> [Work required] Can you copy every line of text in the rows below word for word, leaving out the pictures?

[Source records]
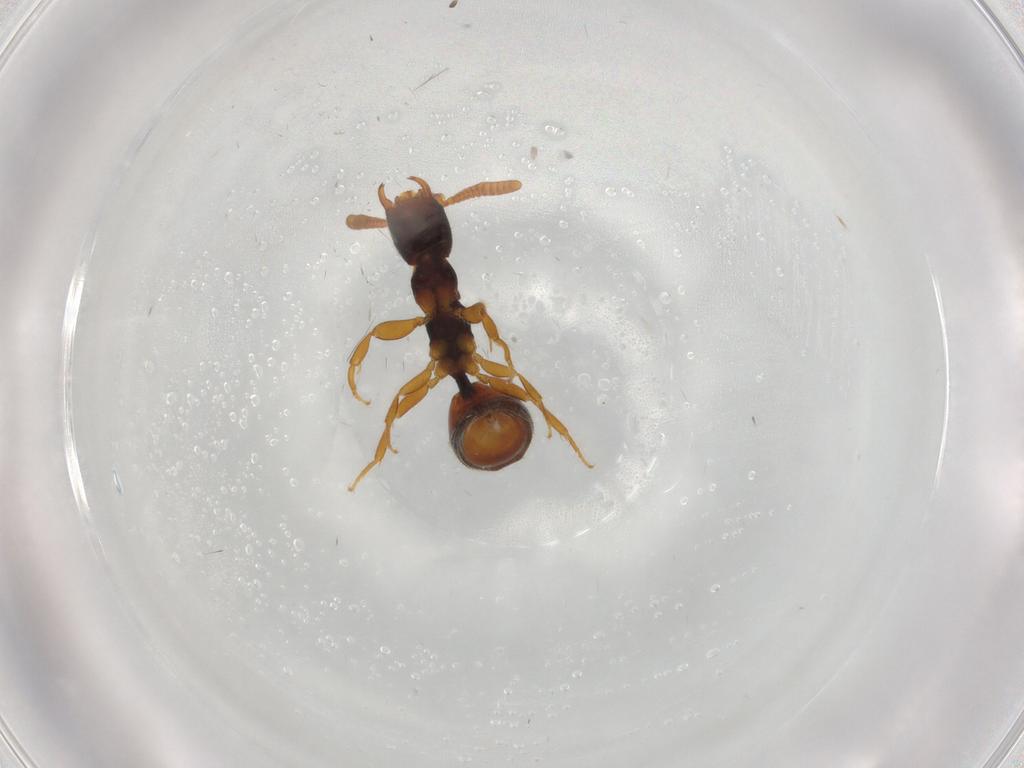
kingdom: Animalia
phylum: Arthropoda
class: Insecta
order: Hymenoptera
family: Bethylidae
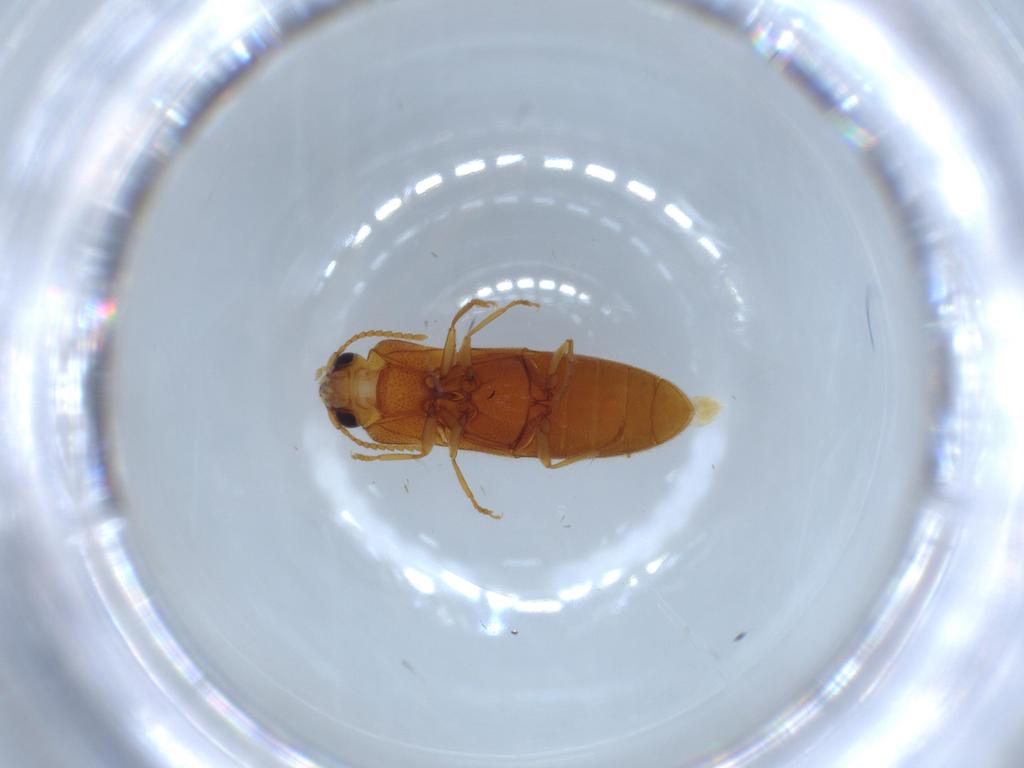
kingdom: Animalia
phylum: Arthropoda
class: Insecta
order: Coleoptera
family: Elateridae
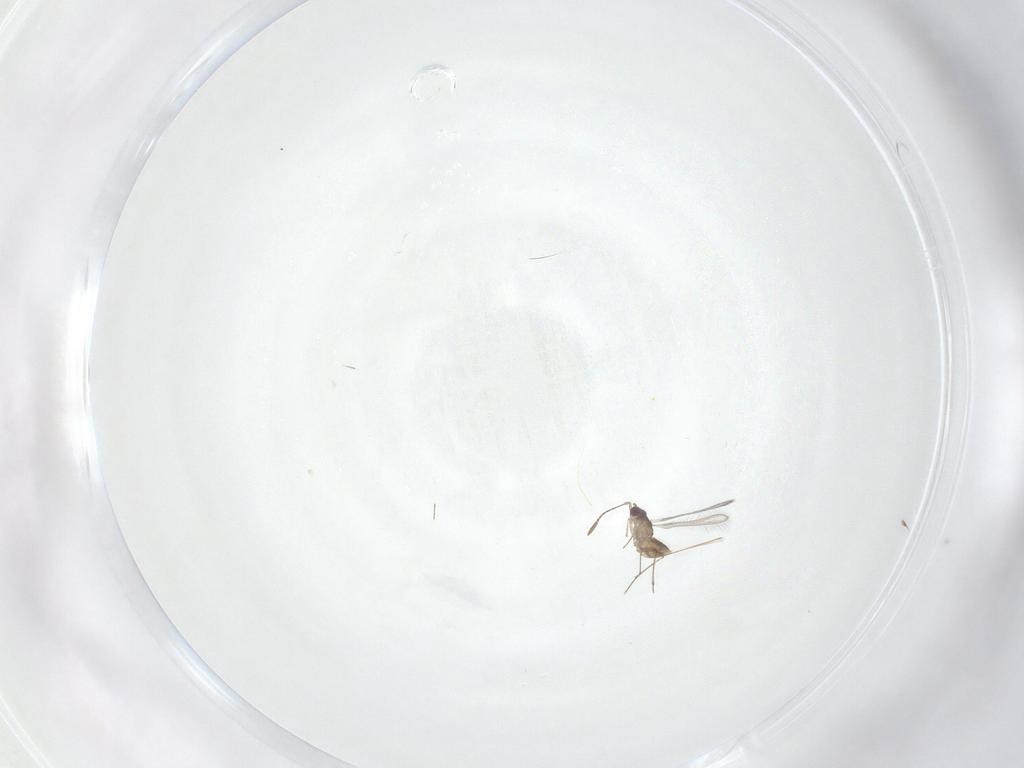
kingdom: Animalia
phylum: Arthropoda
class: Insecta
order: Hymenoptera
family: Mymaridae
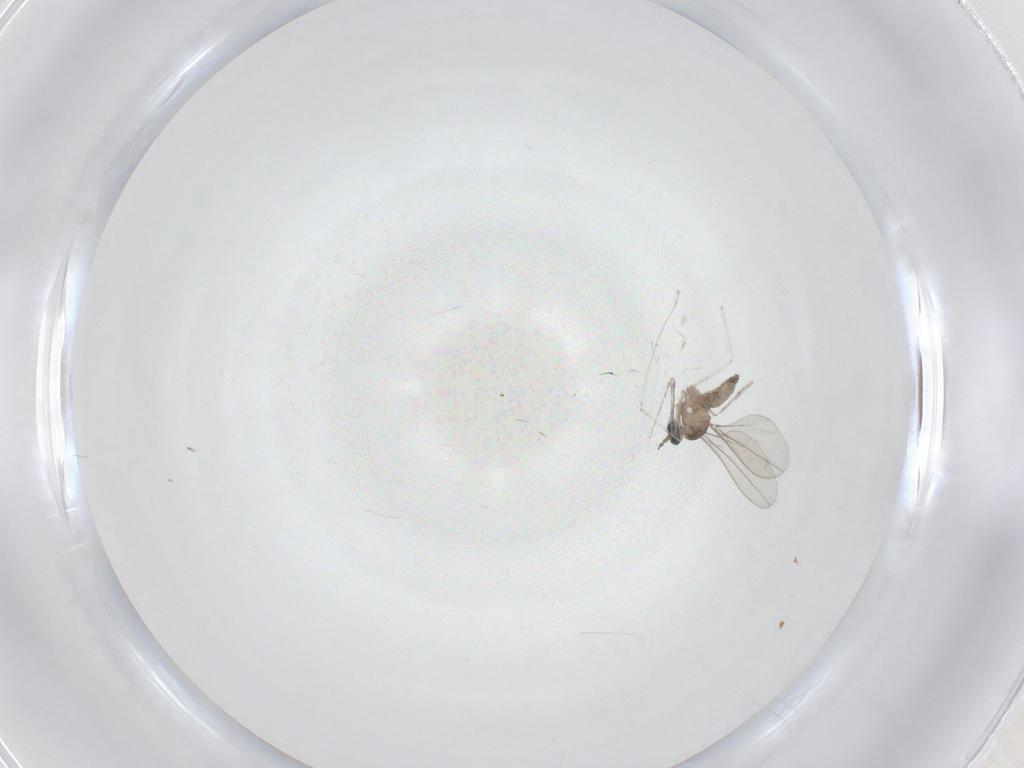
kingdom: Animalia
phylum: Arthropoda
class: Insecta
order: Diptera
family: Cecidomyiidae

> [Correct output]
kingdom: Animalia
phylum: Arthropoda
class: Insecta
order: Hymenoptera
family: Bethylidae
kingdom: Animalia
phylum: Arthropoda
class: Insecta
order: Coleoptera
family: Elateridae
kingdom: Animalia
phylum: Arthropoda
class: Insecta
order: Hymenoptera
family: Mymaridae
kingdom: Animalia
phylum: Arthropoda
class: Insecta
order: Diptera
family: Cecidomyiidae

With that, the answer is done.